▶ **Requirement**
Return the listing in full and exactly, but without a single picture.

*** Opening of Exercise inputs ***

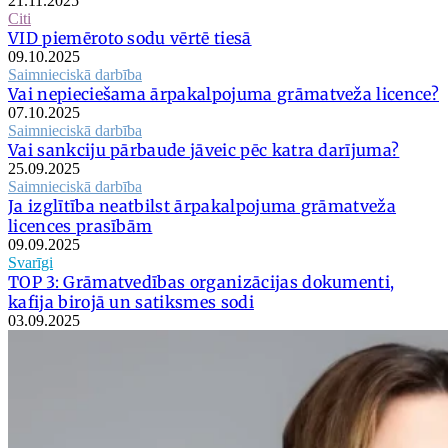
21.11.2025
Citi
VID piemēroto sodu vērtē tiesā
09.10.2025
Saimnieciskā darbība
Vai nepieciešama ārpakalpojuma grāmatveža licence?
07.10.2025
Saimnieciskā darbība
Vai sankciju pārbaude jāveic pēc katra darījuma?
25.09.2025
Saimnieciskā darbība
Ja izglītība neatbilst ārpakalpojuma grāmatveža
licences prasībām
09.09.2025
Svarīgi
TOP 3: Grāmatvedības organizācijas dokumenti,
kafija birojā un satiksmes sodi
03.09.2025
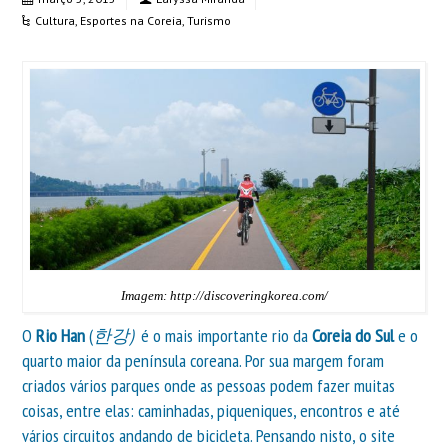
Cultura
,
Esportes na Coreia
,
Turismo
Imagem: http://discoveringkorea.com/
O
Rio Han
(
한강)
é o mais importante rio da
Coreia do Sul
e o
quarto maior da península coreana. Por sua margem foram
criados vários parques onde as pessoas podem fazer muitas
coisas, entre elas: caminhadas, piqueniques, encontros e até
vários circuitos andando de bicicleta. Pensando nisto, o site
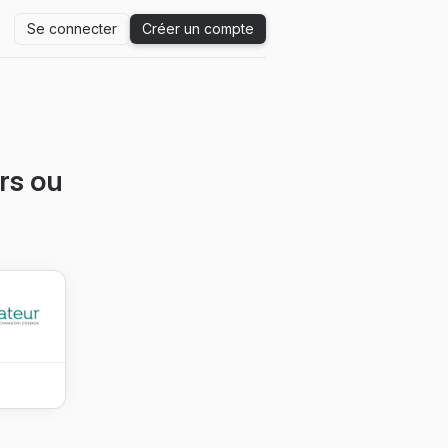
Se connecter
Créer un compte
rs ou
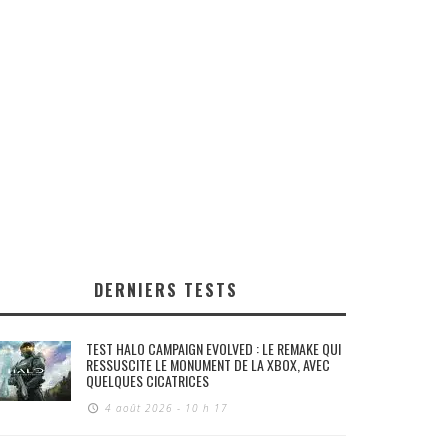
DERNIERS TESTS
TEST HALO CAMPAIGN EVOLVED : LE REMAKE QUI
RESSUSCITE LE MONUMENT DE LA XBOX, AVEC
QUELQUES CICATRICES
4 août 2026 - 10 h 17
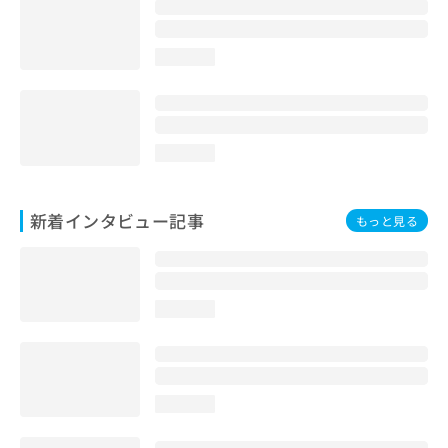
loading...
loading...
新着インタビュー記事
もっと見る
loading...
loading...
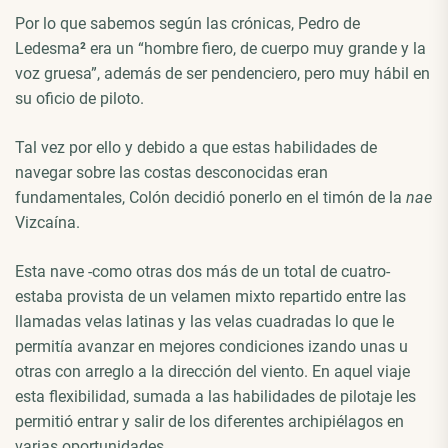
Por lo que sabemos según las crónicas, Pedro de
Ledesma
²
era un “hombre fiero, de cuerpo muy grande y la
voz gruesa”, además de ser pendenciero, pero muy hábil en
su oficio de piloto.
Tal vez por ello y debido a que estas habilidades de
navegar sobre las costas desconocidas eran
fundamentales, Colón decidió ponerlo en el timón de la
nae
Vizcaína.
Esta nave -como otras dos más de un total de cuatro-
estaba provista de un velamen mixto repartido entre las
llamadas velas latinas y las velas cuadradas lo que le
permitía avanzar en mejores condiciones izando unas u
otras con arreglo a la dirección del viento. En aquel viaje
esta flexibilidad, sumada a las habilidades de pilotaje les
permitió entrar y salir de los diferentes archipiélagos en
varias oportunidades.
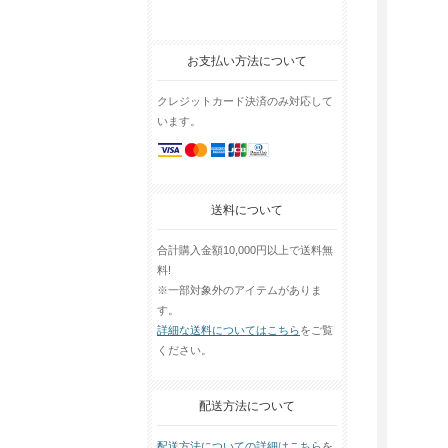
お支払い方法について
クレジットカード決済のみ対応して
います。
送料について
合計購入金額10,000円以上で送料無
料!
※一部対象外のアイテムがありま
す。
詳細な送料についてはこちら
をご覧
ください。
配送方法について
配送方法についての詳細はこちら
を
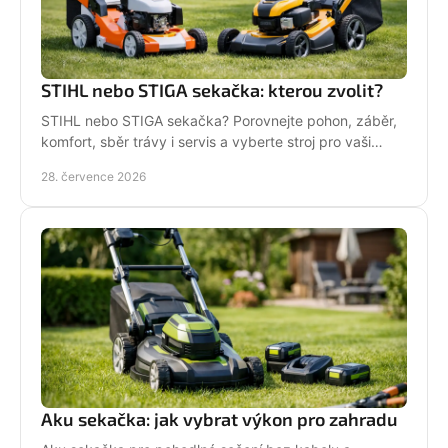
STIHL nebo STIGA sekačka: kterou zvolit?
STIHL nebo STIGA sekačka? Porovnejte pohon, záběr,
komfort, sběr trávy i servis a vyberte stroj pro vaši
zahradu.
28. července 2026
Aku sekačka: jak vybrat výkon pro zahradu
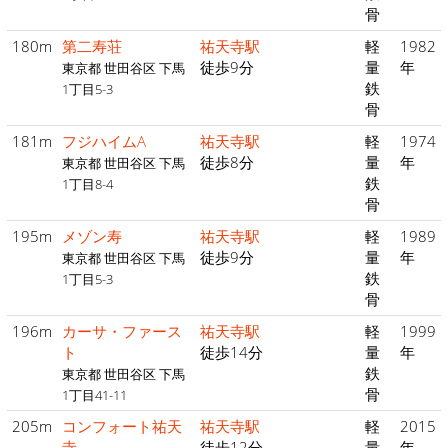
骨
180m
第二寿荘
祐天寺駅
軽
1982
徒歩9分
量
年
東京都 世田谷区 下馬
鉄
1丁目5-3
骨
181m
フジハイムA
祐天寺駅
軽
1974
徒歩8分
量
年
東京都 世田谷区 下馬
鉄
1丁目8-4
骨
195m
メゾン寿
祐天寺駅
軽
1989
徒歩9分
量
年
東京都 世田谷区 下馬
鉄
1丁目5-3
骨
196m
カーサ・ファース
祐天寺駅
軽
1999
ト
徒歩14分
量
年
鉄
東京都 世田谷区 下馬
骨
1丁目41-11
205m
コンフォート祐天
祐天寺駅
軽
2015
寺
徒歩12分
量
年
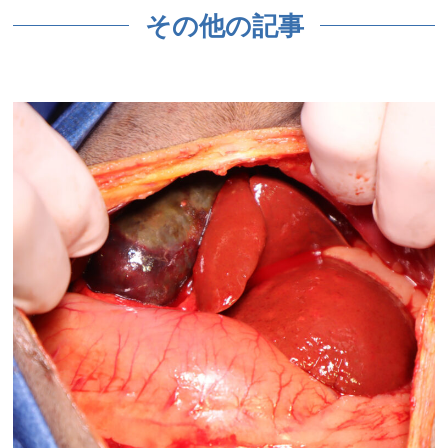
その他の記事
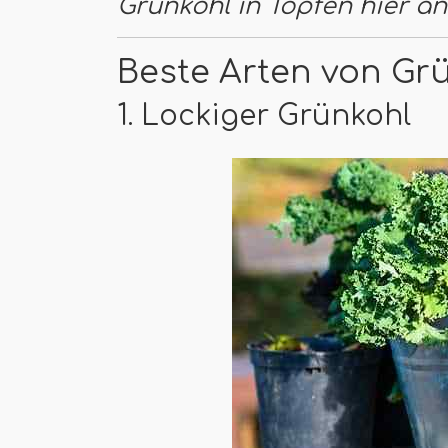
Grünkohl in Töpfen hier an
Beste Arten von Gr
1. Lockiger Grünkohl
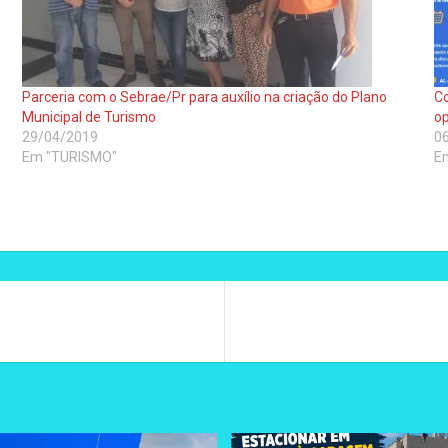
Parceria com o Sebrae/Pr para auxílio na criação do Plano
Co
Municipal de Turismo
op
29/04/2019
0
Em "TURISMO"
E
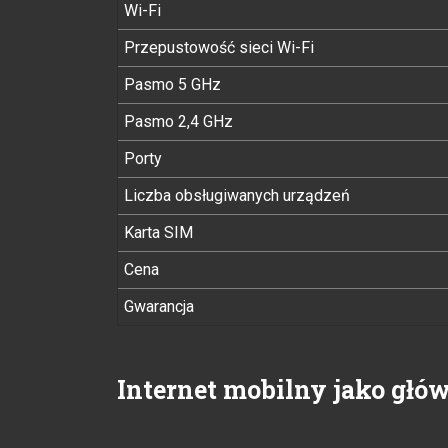
Wi-Fi
Przepustowość sieci Wi-Fi
Pasmo 5 GHz
Pasmo 2,4 GHz
Porty
Liczba obsługiwanych urządzeń
Karta SIM
Cena
Gwarancja
Internet mobilny jako głó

*** Close of Exercise inputs ***

▶ **Exercise answer**
21.11.2025
Citi
VID piemēroto sodu vērtē tiesā
09.10.2025
Saimnieciskā darbība
Vai nepieciešama ārpakalpojuma grāmatveža licence?
07.10.2025
Saimnieciskā darbība
Vai sankciju pārbaude jāveic pēc katra darījuma?
25.09.2025
Saimnieciskā darbība
Ja izglītība neatbilst ārpakalpojuma grāmatveža
licences prasībām
09.09.2025
Svarīgi
TOP 3: Grāmatvedības organizācijas dokumenti,
kafija birojā un satiksmes sodi
03.09.2025
Cultura
,
Esportes na Coreia
,
Turismo
Imagem: http://discoveringkorea.com/
O
Rio Han
(
한강)
é o mais importante rio da
Coreia do Sul
e o
quarto maior da península coreana. Por sua margem foram
criados vários parques onde as pessoas podem fazer muitas
coisas, entre elas: caminhadas, piqueniques, encontros e até
vários circuitos andando de bicicleta. Pensando nisto, o site
Se connecter
Créer un compte
rs ou
DERNIERS TESTS
TEST HALO CAMPAIGN EVOLVED : LE REMAKE QUI
RESSUSCITE LE MONUMENT DE LA XBOX, AVEC
QUELQUES CICATRICES
4 août 2026 - 10 h 17
loading...
loading...
新着インタビュー記事
もっと見る
loading...
loading...
Por lo que sabemos según las crónicas, Pedro de
Ledesma
²
era un “hombre fiero, de cuerpo muy grande y la
voz gruesa”, además de ser pendenciero, pero muy hábil en
su oficio de piloto.
Tal vez por ello y debido a que estas habilidades de
navegar sobre las costas desconocidas eran
fundamentales, Colón decidió ponerlo en el timón de la
nae
Vizcaína.
Esta nave -como otras dos más de un total de cuatro-
estaba provista de un velamen mixto repartido entre las
llamadas velas latinas y las velas cuadradas lo que le
permitía avanzar en mejores condiciones izando unas u
otras con arreglo a la dirección del viento. En aquel viaje
esta flexibilidad, sumada a las habilidades de pilotaje les
permitió entrar y salir de los diferentes archipiélagos en
varias oportunidades.
お支払い方法について
クレジットカード決済のみ対応して
います。
送料について
合計購入金額10,000円以上で送料無
料!
※一部対象外のアイテムがありま
す。
詳細な送料についてはこちら
をご覧
ください。
配送方法について
配送方法についての詳細はこちら
を
STIHL nebo STIGA sekačka: kterou zvolit?
STIHL nebo STIGA sekačka? Porovnejte pohon, záběr,
komfort, sběr trávy i servis a vyberte stroj pro vaši
zahradu.
28. července 2026
Aku sekačka: jak vybrat výkon pro zahradu
骨
180m
第二寿荘
祐天寺駅
軽
1982
徒歩9分
量
年
東京都 世田谷区 下馬
鉄
1丁目5-3
骨
181m
フジハイムA
祐天寺駅
軽
1974
徒歩8分
量
年
東京都 世田谷区 下馬
鉄
1丁目8-4
骨
195m
メゾン寿
祐天寺駅
軽
1989
徒歩9分
量
年
東京都 世田谷区 下馬
鉄
1丁目5-3
骨
196m
カーサ・ファース
祐天寺駅
軽
1999
ト
徒歩14分
量
年
鉄
東京都 世田谷区 下馬
骨
1丁目41-11
205m
コンフォート祐天
祐天寺駅
軽
2015
寺
徒歩12分
量
年
その他の記事
Grünkohl in Töpfen hier an
Beste Arten von Gr
1. Lockiger Grünkohl
Parceria com o Sebrae/Pr para auxílio na criação do Plano
Co
Municipal de Turismo
op
29/04/2019
0
Em "TURISMO"
E
Wi-Fi
Przepustowość sieci Wi-Fi
Pasmo 5 GHz
Pasmo 2,4 GHz
Porty
Liczba obsługiwanych urządzeń
Karta SIM
Cena
Gwarancja
Internet mobilny jako głó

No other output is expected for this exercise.